David became a Disney collector serendipitously, after going to Comic-Con in 1975 when it was just a small show at the El Cortez. “If I hadn’t been watching the news, I wouldn’t have gone,” he says. “I thought, ‘That seems kind of interesting.’”

When he got there, the display of early Disney comics “hit” him. “I wound up spending 60 bucks, and I wasn’t making a lot of money at the time,” he says. At the next Comic-Con, he discovered animation cels. “It just fascinated me — the combination of nostalgia, the quality of the art and other things that go into it.”
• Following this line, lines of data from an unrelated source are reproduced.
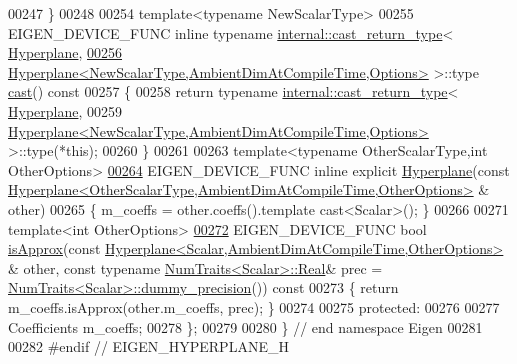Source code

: \begin{DoxyCode}
00247   \}
00248 
00254   \textcolor{keyword}{template}<\textcolor{keyword}{typename} NewScalarType>
00255   EIGEN\_DEVICE\_FUNC \textcolor{keyword}{inline} \textcolor{keyword}{typename} \hyperlink{struct_eigen_1_1internal_1_1cast__return__type}{internal::cast\_return\_type}<
      \hyperlink{group___geometry___module_a98d2a770332eec864a897a8ef5bb6025}{Hyperplane},
\hyperlink{group___geometry___module_aa3b0071864745e33f3a7b75bb308bd46}{00256}            \hyperlink{group___geometry___module_class_eigen_1_1_hyperplane}{Hyperplane<NewScalarType,AmbientDimAtCompileTime,Options>}
       >::type \hyperlink{group___geometry___module_aa3b0071864745e33f3a7b75bb308bd46}{cast}()\textcolor{keyword}{ const}
00257 \textcolor{keyword}{  }\{
00258     \textcolor{keywordflow}{return} \textcolor{keyword}{typename} \hyperlink{struct_eigen_1_1internal_1_1cast__return__type}{internal::cast\_return\_type}<
      \hyperlink{group___geometry___module_a98d2a770332eec864a897a8ef5bb6025}{Hyperplane},
00259                     \hyperlink{group___geometry___module_class_eigen_1_1_hyperplane}{Hyperplane<NewScalarType,AmbientDimAtCompileTime,Options>}
       >::type(*\textcolor{keyword}{this});
00260   \}
00261 
00263   \textcolor{keyword}{template}<\textcolor{keyword}{typename} OtherScalarType,\textcolor{keywordtype}{int} OtherOptions>
\hyperlink{group___geometry___module_ad4c2c28d6a4c74218c788094ed072264}{00264}   EIGEN\_DEVICE\_FUNC \textcolor{keyword}{inline} \textcolor{keyword}{explicit} \hyperlink{group___geometry___module_ad4c2c28d6a4c74218c788094ed072264}{Hyperplane}(\textcolor{keyword}{const} 
      \hyperlink{group___geometry___module_class_eigen_1_1_hyperplane}{Hyperplane<OtherScalarType,AmbientDimAtCompileTime,OtherOptions>}
      & other)
00265   \{ m\_coeffs = other.coeffs().template cast<Scalar>(); \}
00266 
00271   \textcolor{keyword}{template}<\textcolor{keywordtype}{int} OtherOptions>
\hyperlink{group___geometry___module_a544f8466e85e4b95e1848dccf6015d23}{00272}   EIGEN\_DEVICE\_FUNC \textcolor{keywordtype}{bool} \hyperlink{group___geometry___module_a544f8466e85e4b95e1848dccf6015d23}{isApprox}(\textcolor{keyword}{const} 
      \hyperlink{group___geometry___module_class_eigen_1_1_hyperplane}{Hyperplane<Scalar,AmbientDimAtCompileTime,OtherOptions>}
      & other, \textcolor{keyword}{const} \textcolor{keyword}{typename} \hyperlink{group___core___module_struct_eigen_1_1_num_traits}{NumTraits<Scalar>::Real}& prec = 
      \hyperlink{group___core___module_struct_eigen_1_1_num_traits}{NumTraits<Scalar>::dummy\_precision}())\textcolor{keyword}{ const}
00273 \textcolor{keyword}{  }\{ \textcolor{keywordflow}{return} m\_coeffs.isApprox(other.m\_coeffs, prec); \}
00274 
00275 \textcolor{keyword}{protected}:
00276 
00277   Coefficients m\_coeffs;
00278 \};
00279 
00280 \} \textcolor{comment}{// end namespace Eigen}
00281 
00282 \textcolor{preprocessor}{#endif // EIGEN\_HYPERPLANE\_H}
\end{DoxyCode}
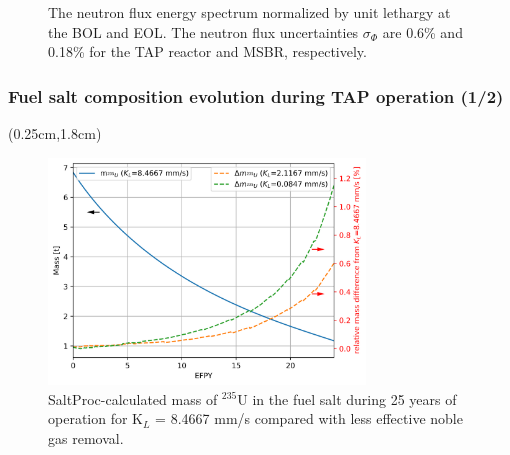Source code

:\begin{frame}
\begin{textblock*}{12.6cm}
\begin{figure}[htp!]
\begin{overprint}
		\end{overprint}
			\vspace{-3mm}
		\caption{The neutron flux energy spectrum normalized by unit lethargy 
		at the BOL and EOL. The neutron flux uncertainties $\sigma_{\Phi}$ are 
		0.6\% and 0.18\% for the \gls{TAP} reactor and \gls{MSBR}, 
		respectively.}
	\end{figure}
\end{textblock*}
\end{frame}


\begin{frame}
\frametitle{Fuel salt composition evolution during TAP operation (1/2)}
\begin{textblock*}{12.25cm}(0.25cm,1.8cm) %
	\begin{figure}[htp!] %
		\centering
		\includegraphics[width=0.75\textwidth]{../dissertation/figures/ch4/eps/u235.png}
			\vspace{-2mm}
		\caption{SaltProc-calculated mass of $^{235}$U in the fuel salt during 
		25 years of operation
for K$_L$ = 8.4667 mm/s compared with less 
		effective noble gas removal.}
	\end{figure}
\end{textblock*}
\end{frame}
Among his collection, the pieces that date back the furthest are two model sheets of Julius the Cat (“the first named character by Disney,” David notes) from 1923’s Alice in Cartoonland, which predates Mickey Mouse’s 1928 debut in the now-famous Steamboat Willie. His latest acquisitions are cels from Fantasia that he purchased through auction.

But one of the most rare pieces, he says, is not even an artwork. It’s a stock certificate for a jelly company called O-Zell, dated 1917 and signed by Walt’s dad, Elias.

“I consider myself a Disney historian now,” David says.

The value of any Disney collection is destined to increase, especially in light of the fact that today’s animated films are created in computers, not by hand.

“A lot of the concept work is beautiful, fine art,” David says. “I find it very inspiring and motivating when you know what went into these early characters. It took 24 cels per second of action. Snow White, Pinocchio and Fantasia have never been equaled, must less been bettered, because of the time involved.”

I’m on the same page as David. While 21st century film technology has been touted as making animation seem more “real,” I can’t forget taking my young niece to see 1942’s Bambi in a special theater screening sometime in the 1980s. After a sad turn of events, she whispered to me, “Aunt Jan, can we pretend Bambi’s mom didn’t die?” Pretending that something isn’t real isn’t real says a lot. I think I teared up as much watching Bambi as I did during the sad turn of events in 2009’s Up.

So it’s “Heigh-Ho,” off I’ll go to see the exhibition of David’s collection, because I think the Seven Dwarfs had it right when they sang “… where a million diamonds shine!”